By Staff Writer | August 14, 2002

      Canal Satelite Digital (CSD), the satellite pay-TV satellite platform of Spain’s Sogecable, gained less than 80,000 subscribers during the fiscal year ended June 2002. The poor performance of Canal Satelite gives further evidence of the need for Sogecable to merge Canal Satelite with rival Via Digital.

      Jesus Gomez, a media equity analyst at Banco Santander, told Interspace: “The results in terms of subscriber numbers were fairly weak. If you see the net additions in the last quarter, comparing with March 2002 with June 2002, Canal Satelite Digital lost 2,000 subscribers. It was disappointing. We were expecting flat growth in terms of subscribers. It was a bit lower than we expected.”

      CSD’s recent numbers have not been impressive. Yet, despite what appears on the surface a poor performance, there are a number of factors at work. Consumers are aware of the merger between the CSD and Via Digital and could be deciding to wait until this has taken place before signing up for a pay-TV service.
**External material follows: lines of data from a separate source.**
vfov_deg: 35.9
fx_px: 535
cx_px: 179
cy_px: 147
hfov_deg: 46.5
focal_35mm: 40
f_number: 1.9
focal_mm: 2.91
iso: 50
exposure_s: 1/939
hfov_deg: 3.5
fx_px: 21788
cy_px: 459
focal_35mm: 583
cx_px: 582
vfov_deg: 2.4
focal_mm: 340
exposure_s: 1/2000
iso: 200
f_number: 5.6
      The main reason for CSD’s poor performance, however, lies in the aggressive performance of Via Digital. Via Digital had the rights to broadcast the football World Cup, which is likely to have led to a lack of new subscribers for CSD. Football does appear to be the key factor behind the CSD’s performance over recent months. The Spanish league also ended early this year. That, combined with Via Digital’s aggressive promotions and World Cup coverage, made it difficult for Sogecable in the last three months.

      CSD ended up with 1,255,578 subscribers by June 30, 2002. It had a year-on-year subscriber growth rate of 6.7 percent, down from 30.1 percent the previous year. So, there has been a drop off in subscriber growth rates, mainly due to the aggressive competition by Via Digital, which has adopted an aggressive pricing strategy.
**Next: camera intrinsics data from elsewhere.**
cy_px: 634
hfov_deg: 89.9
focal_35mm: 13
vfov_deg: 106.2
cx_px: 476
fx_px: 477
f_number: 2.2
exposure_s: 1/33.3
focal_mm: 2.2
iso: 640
      There have been some encouraging signs. Over 92 percent of CSD’s customers subscribe to premium channels, compared to 84 percent in June 2001. Average revenue per unit (ARPU) quarter-over-quarter increased 0.5 euros to 40.5 euros ($39.7). Churn in the second quarter was 13 percent, compared to 11 percent in the first quarter.

      CSD’s performance is especially interesting when compared to one its Western European peers, BSkyB. BSkyB added over 210,000 subscribers in the last quarter alone, where as CSD managed less than half of that over a 12-month period. BSkyB does not have the competition that Sogecable does in Spain, especially now that ITV Digital has gone to the wall. But it also seems to indicate that there is stronger demand for pay-TV in the United Kingdom than in Spain.
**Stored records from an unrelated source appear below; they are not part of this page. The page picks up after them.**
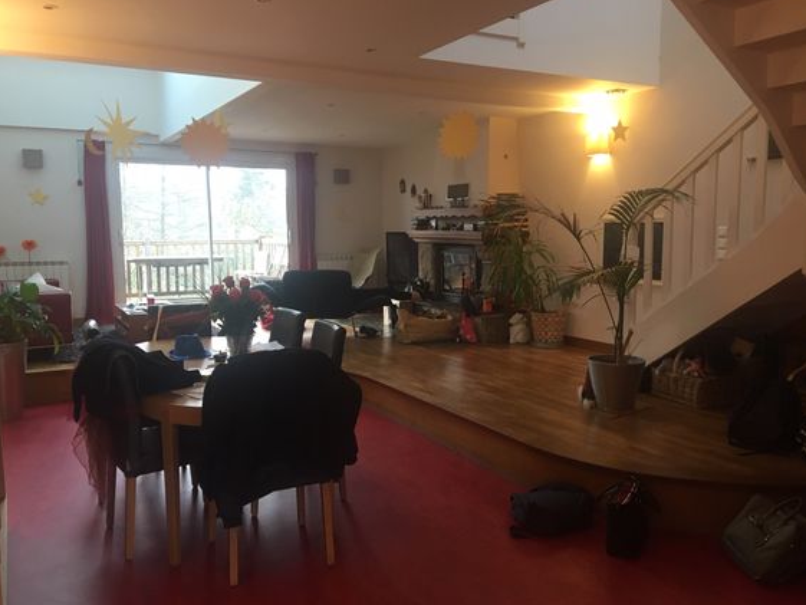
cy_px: 310
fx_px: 722
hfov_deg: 58.3
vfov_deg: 45.5
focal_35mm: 31
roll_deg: -0.1
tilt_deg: -4.9
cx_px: 428
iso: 125
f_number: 2.2
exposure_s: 1/33
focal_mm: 4.15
      The comparisons between Spain and the United Kingdom make interesting reading. Nicolas Gindre, a media equity analyst at Credit Lyonnais Securities, told Interspace: “When they did their promotions last year, Sogecable was growing at a very healthy pace. I think Sogecable’s poor growth is a sign of the negative effect that can emerge from a duopoly. When we look at the satellite penetration rate of Spain and UK – in the UK, you have a 40 percent penetration rate; in Spain, you have 24 percent, so there is the potential to catch- up.”

      A final decision, whether taken by the European Union or the Spanish authorities, is likely to be taken by the end of the year. Sogecable’s recent results indicate that the merger cannot come quickly enough for the operator.